◆ Exercise details:
Scan the entries below for the word "idUnit" and copy every line where it turns up.

◆ Dataset entries:
════════════════════
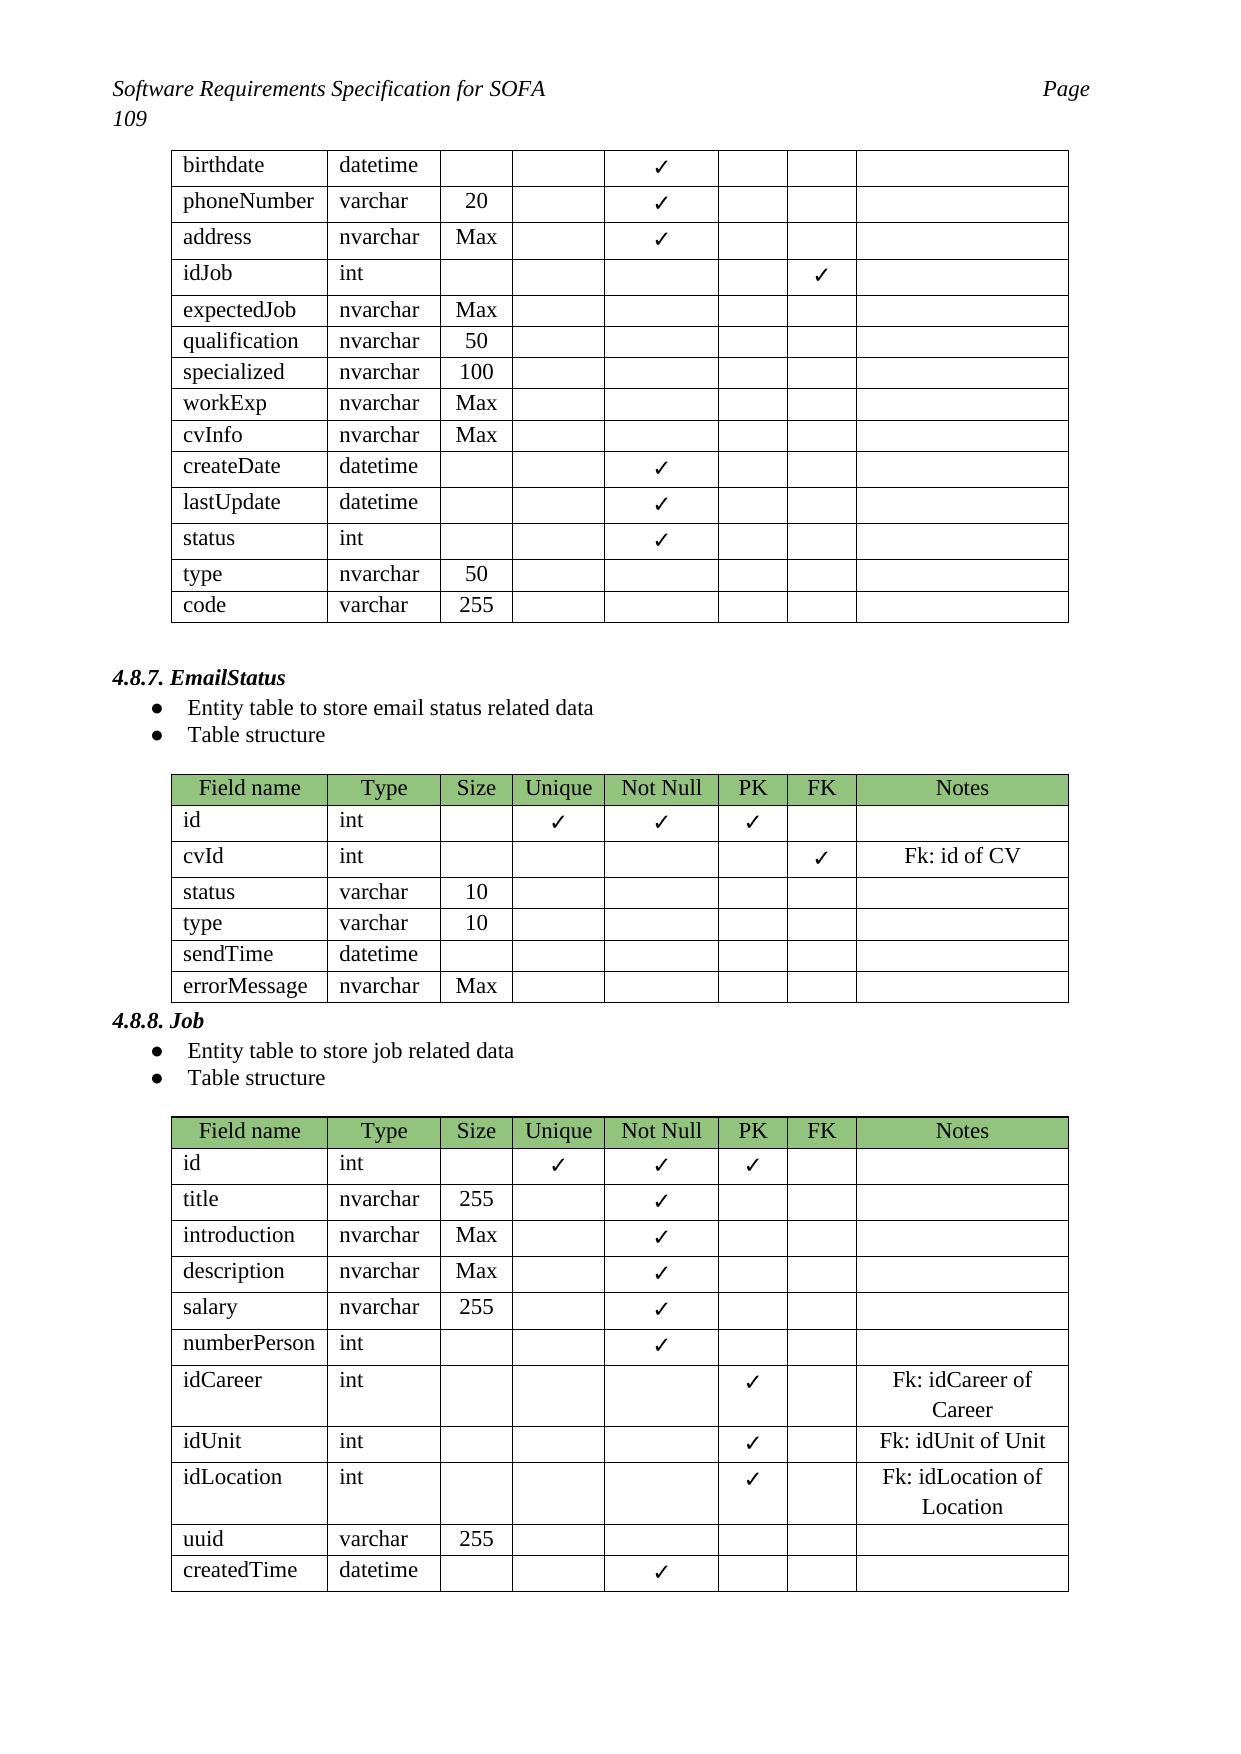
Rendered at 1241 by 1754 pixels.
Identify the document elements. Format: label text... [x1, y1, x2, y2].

table_cell [857, 1330, 1068, 1364]
table_cell [605, 560, 718, 591]
table_cell [719, 151, 787, 186]
table_cell Max [441, 296, 512, 326]
table_cell [857, 260, 1068, 294]
table_cell [605, 878, 718, 908]
table_cell [788, 909, 856, 939]
table_cell [788, 389, 856, 419]
table_cell 10 [441, 878, 512, 908]
table_cell 10 [441, 909, 512, 939]
table_cell [513, 223, 604, 258]
table_cell [605, 421, 718, 451]
table_cell [441, 524, 512, 559]
table_cell [513, 1366, 604, 1426]
table_cell datetime [328, 1556, 440, 1591]
table_cell [513, 560, 604, 591]
table_cell [441, 941, 512, 971]
table_cell [513, 972, 604, 1002]
table_cell [788, 1149, 856, 1184]
table_cell [857, 389, 1068, 419]
table_cell [857, 941, 1068, 971]
table_cell id [172, 1149, 327, 1184]
table_cell ✓ [788, 842, 856, 877]
table_cell [605, 972, 718, 1002]
table_cell [788, 421, 856, 451]
list Entity table to store email status related data [150, 694, 1128, 721]
table_cell Max [441, 389, 512, 419]
table_cell [719, 878, 787, 908]
table_cell Max [441, 421, 512, 451]
table_header FK [788, 775, 856, 805]
table_cell title [172, 1185, 327, 1220]
table_cell ✓ [605, 452, 718, 487]
table_cell Fk: idCareer of Career [857, 1366, 1068, 1426]
table_cell [788, 972, 856, 1002]
table_cell [719, 389, 787, 419]
table_cell [605, 842, 718, 877]
table_cell [605, 358, 718, 388]
table_cell int [328, 524, 440, 559]
table_cell [719, 560, 787, 591]
table_cell [605, 1366, 718, 1426]
table_cell nvarchar [328, 421, 440, 451]
table_header Notes [857, 1118, 1068, 1148]
table_cell [719, 223, 787, 258]
table_cell [857, 421, 1068, 451]
table_cell [719, 358, 787, 388]
table_cell salary [172, 1293, 327, 1328]
table_cell [513, 1185, 604, 1220]
table_cell [857, 972, 1068, 1002]
table_cell workExp [172, 389, 327, 419]
table_cell status [172, 878, 327, 908]
table_cell [788, 151, 856, 186]
table_cell nvarchar [328, 1221, 440, 1256]
table_cell 50 [441, 327, 512, 357]
table_header Size [441, 775, 512, 805]
table_cell introduction [172, 1221, 327, 1256]
table_cell [788, 1525, 856, 1555]
table_cell Max [441, 1257, 512, 1292]
table_cell [857, 806, 1068, 841]
table_header Notes [857, 775, 1068, 805]
table_cell numberPerson [172, 1330, 327, 1364]
table_cell [513, 421, 604, 451]
table_cell [605, 327, 718, 357]
table_cell 20 [441, 187, 512, 222]
table_cell [788, 296, 856, 326]
table_cell [719, 452, 787, 487]
table_cell ✓ [605, 1257, 718, 1292]
table_cell [605, 941, 718, 971]
table_cell ✓ [788, 260, 856, 294]
table_cell [857, 560, 1068, 591]
table_cell ✓ [605, 1293, 718, 1328]
table_cell [788, 488, 856, 523]
table_cell ✓ [719, 1366, 787, 1426]
table_cell [513, 842, 604, 877]
table_cell description [172, 1257, 327, 1292]
table_cell [513, 1463, 604, 1524]
table_cell [788, 1293, 856, 1328]
table_cell [719, 972, 787, 1002]
table_cell 255 [441, 1525, 512, 1555]
table_cell [513, 941, 604, 971]
table_cell ✓ [605, 187, 718, 222]
table_cell [441, 1427, 512, 1462]
table_cell [513, 296, 604, 326]
table_cell [788, 878, 856, 908]
table_cell [719, 1525, 787, 1555]
table_cell [513, 878, 604, 908]
table_cell 50 [441, 560, 512, 591]
table_cell datetime [328, 151, 440, 186]
table_cell 255 [441, 1185, 512, 1220]
table_header Field name [172, 1118, 327, 1148]
table_cell [857, 187, 1068, 222]
table_cell [719, 488, 787, 523]
table_cell nvarchar [328, 560, 440, 591]
table_cell nvarchar [328, 389, 440, 419]
table_cell [513, 524, 604, 559]
list Table structure [150, 721, 1128, 747]
table_cell [441, 842, 512, 877]
table_cell [719, 909, 787, 939]
table_cell [857, 223, 1068, 258]
table_cell ✓ [605, 488, 718, 523]
table_cell [513, 358, 604, 388]
table_header PK [719, 1118, 787, 1148]
table_cell nvarchar [328, 358, 440, 388]
table_cell nvarchar [328, 972, 440, 1002]
table_cell idCareer [172, 1366, 327, 1426]
table_cell [605, 909, 718, 939]
table_cell [857, 452, 1068, 487]
table_cell [788, 223, 856, 258]
table_cell [513, 909, 604, 939]
table_cell int [328, 1427, 440, 1462]
table_cell ✓ [513, 1149, 604, 1184]
table_cell [788, 1556, 856, 1591]
table_cell idLocation [172, 1463, 327, 1524]
table_cell Max [441, 223, 512, 258]
table_cell 100 [441, 358, 512, 388]
table_cell sendTime [172, 941, 327, 971]
table_cell [513, 260, 604, 294]
table_cell [441, 260, 512, 294]
table_cell [857, 1149, 1068, 1184]
table_cell Fk: id of CV [857, 842, 1068, 877]
table_cell [719, 842, 787, 877]
table_cell Max [441, 1221, 512, 1256]
table_header Size [441, 1118, 512, 1148]
table_cell [719, 1293, 787, 1328]
table_cell type [172, 560, 327, 591]
table_cell int [328, 260, 440, 294]
table_cell [719, 524, 787, 559]
table_cell birthdate [172, 151, 327, 186]
table_cell varchar [328, 909, 440, 939]
table_cell [857, 1221, 1068, 1256]
table_cell varchar [328, 878, 440, 908]
table_cell [605, 1525, 718, 1555]
table_cell [441, 1330, 512, 1364]
table_cell [857, 296, 1068, 326]
table_cell [719, 327, 787, 357]
table_cell [441, 488, 512, 523]
table_cell ✓ [605, 1221, 718, 1256]
table_cell [788, 1221, 856, 1256]
table_cell [788, 1185, 856, 1220]
table_cell [605, 389, 718, 419]
list Entity table to store job related data [150, 1037, 1128, 1064]
table_cell ✓ [605, 524, 718, 559]
table_cell [719, 187, 787, 222]
table_cell [788, 358, 856, 388]
table_cell [719, 1257, 787, 1292]
table_cell [513, 389, 604, 419]
table_cell [788, 1366, 856, 1426]
table_cell varchar [328, 1525, 440, 1555]
table_cell [513, 1257, 604, 1292]
table_cell [441, 1463, 512, 1524]
table_cell ✓ [605, 223, 718, 258]
table_header Field name [172, 775, 327, 805]
table_cell varchar [328, 187, 440, 222]
subtitle 4.8.8. Job [112, 1007, 1128, 1033]
table_header Type [328, 775, 440, 805]
table_cell datetime [328, 452, 440, 487]
table_cell [719, 296, 787, 326]
table_cell [513, 1330, 604, 1364]
table_cell errorMessage [172, 972, 327, 1002]
table_cell ✓ [605, 806, 718, 841]
table_cell int [328, 842, 440, 877]
table_cell 255 [441, 592, 512, 622]
table_cell [719, 1330, 787, 1364]
table_cell ✓ [719, 1149, 787, 1184]
table_cell [857, 592, 1068, 622]
table_cell int [328, 806, 440, 841]
table_cell [441, 1149, 512, 1184]
table_cell [857, 1556, 1068, 1591]
table_cell [788, 1427, 856, 1462]
table_cell [857, 909, 1068, 939]
table_cell ✓ [605, 1149, 718, 1184]
table_cell nvarchar [328, 1185, 440, 1220]
table_cell [513, 1525, 604, 1555]
table_cell [719, 1221, 787, 1256]
table_cell [605, 1427, 718, 1462]
table_cell datetime [328, 488, 440, 523]
table_cell [788, 1257, 856, 1292]
table_cell type [172, 909, 327, 939]
table_cell ✓ [719, 1427, 787, 1462]
table_cell Fk: idLocation of Location [857, 1463, 1068, 1524]
table_cell [788, 592, 856, 622]
list Table structure [150, 1064, 1128, 1090]
table_cell ✓ [605, 1185, 718, 1220]
table_cell [441, 151, 512, 186]
table_cell [513, 452, 604, 487]
table_cell [605, 296, 718, 326]
table_header Unique [513, 1118, 604, 1148]
table_cell ✓ [719, 806, 787, 841]
table_cell qualification [172, 327, 327, 357]
table_cell [513, 1427, 604, 1462]
table_cell [857, 1525, 1068, 1555]
table_cell [857, 1185, 1068, 1220]
table_cell [513, 1221, 604, 1256]
table_cell varchar [328, 592, 440, 622]
table_cell [788, 524, 856, 559]
table_cell [788, 1463, 856, 1524]
table_cell [719, 421, 787, 451]
table_header Not Null [605, 1118, 718, 1148]
table_cell nvarchar [328, 296, 440, 326]
table_cell nvarchar [328, 1293, 440, 1328]
table_cell datetime [328, 941, 440, 971]
subtitle 4.8.7. EmailStatus [112, 664, 1128, 691]
table_cell [788, 327, 856, 357]
table_cell [788, 187, 856, 222]
table_cell address [172, 223, 327, 258]
table_cell int [328, 1463, 440, 1524]
table_cell nvarchar [328, 327, 440, 357]
table_cell createdTime [172, 1556, 327, 1591]
table_cell cvId [172, 842, 327, 877]
table_cell expectedJob [172, 296, 327, 326]
table_cell [719, 592, 787, 622]
table_cell [719, 941, 787, 971]
table_cell ✓ [605, 151, 718, 186]
table_cell Fk: idUnit of Unit [857, 1427, 1068, 1462]
table_cell createDate [172, 452, 327, 487]
table_cell [857, 524, 1068, 559]
table_cell 255 [441, 1293, 512, 1328]
table_cell [788, 941, 856, 971]
table_cell ✓ [605, 1330, 718, 1364]
table_cell ✓ [605, 1556, 718, 1591]
table_cell [857, 358, 1068, 388]
table_cell cvInfo [172, 421, 327, 451]
table_cell [513, 151, 604, 186]
table_cell [857, 488, 1068, 523]
table_cell [513, 187, 604, 222]
table_header Not Null [605, 775, 718, 805]
table_header FK [788, 1118, 856, 1148]
table_cell [719, 1556, 787, 1591]
table_cell [788, 1330, 856, 1364]
table_cell [441, 1556, 512, 1591]
table_cell int [328, 1366, 440, 1426]
table_cell [441, 452, 512, 487]
table_cell [605, 592, 718, 622]
table_cell [857, 327, 1068, 357]
table_cell phoneNumber [172, 187, 327, 222]
table_cell idJob [172, 260, 327, 294]
table_cell [441, 806, 512, 841]
table_cell int [328, 1149, 440, 1184]
table_cell nvarchar [328, 1257, 440, 1292]
table_cell lastUpdate [172, 488, 327, 523]
table_cell [788, 806, 856, 841]
table_cell uuid [172, 1525, 327, 1555]
table_cell nvarchar [328, 223, 440, 258]
table_cell id [172, 806, 327, 841]
table_cell Max [441, 972, 512, 1002]
table_cell code [172, 592, 327, 622]
table_cell [605, 260, 718, 294]
table_cell [513, 1556, 604, 1591]
table_cell [513, 327, 604, 357]
table_cell int [328, 1330, 440, 1364]
table_header PK [719, 775, 787, 805]
table_cell specialized [172, 358, 327, 388]
table_cell [719, 1185, 787, 1220]
table_cell [441, 1366, 512, 1426]
table_cell [513, 592, 604, 622]
table_cell [513, 488, 604, 523]
table_cell [857, 1293, 1068, 1328]
table_cell [605, 1463, 718, 1524]
table_cell [513, 1293, 604, 1328]
table_cell [788, 452, 856, 487]
table_cell status [172, 524, 327, 559]
table_cell [788, 560, 856, 591]
table_cell [857, 878, 1068, 908]
table_cell [857, 1257, 1068, 1292]
table_header Type [328, 1118, 440, 1148]
table_cell [857, 151, 1068, 186]
table_cell idUnit [172, 1427, 327, 1462]
table_header Unique [513, 775, 604, 805]
table_cell ✓ [513, 806, 604, 841]
table_cell [719, 260, 787, 294]
table_cell ✓ [719, 1463, 787, 1524]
════════════════════
◆ Worked solution:
table_cell Fk: idUnit of Unit [857, 1427, 1068, 1462]
table_cell idUnit [172, 1427, 327, 1462]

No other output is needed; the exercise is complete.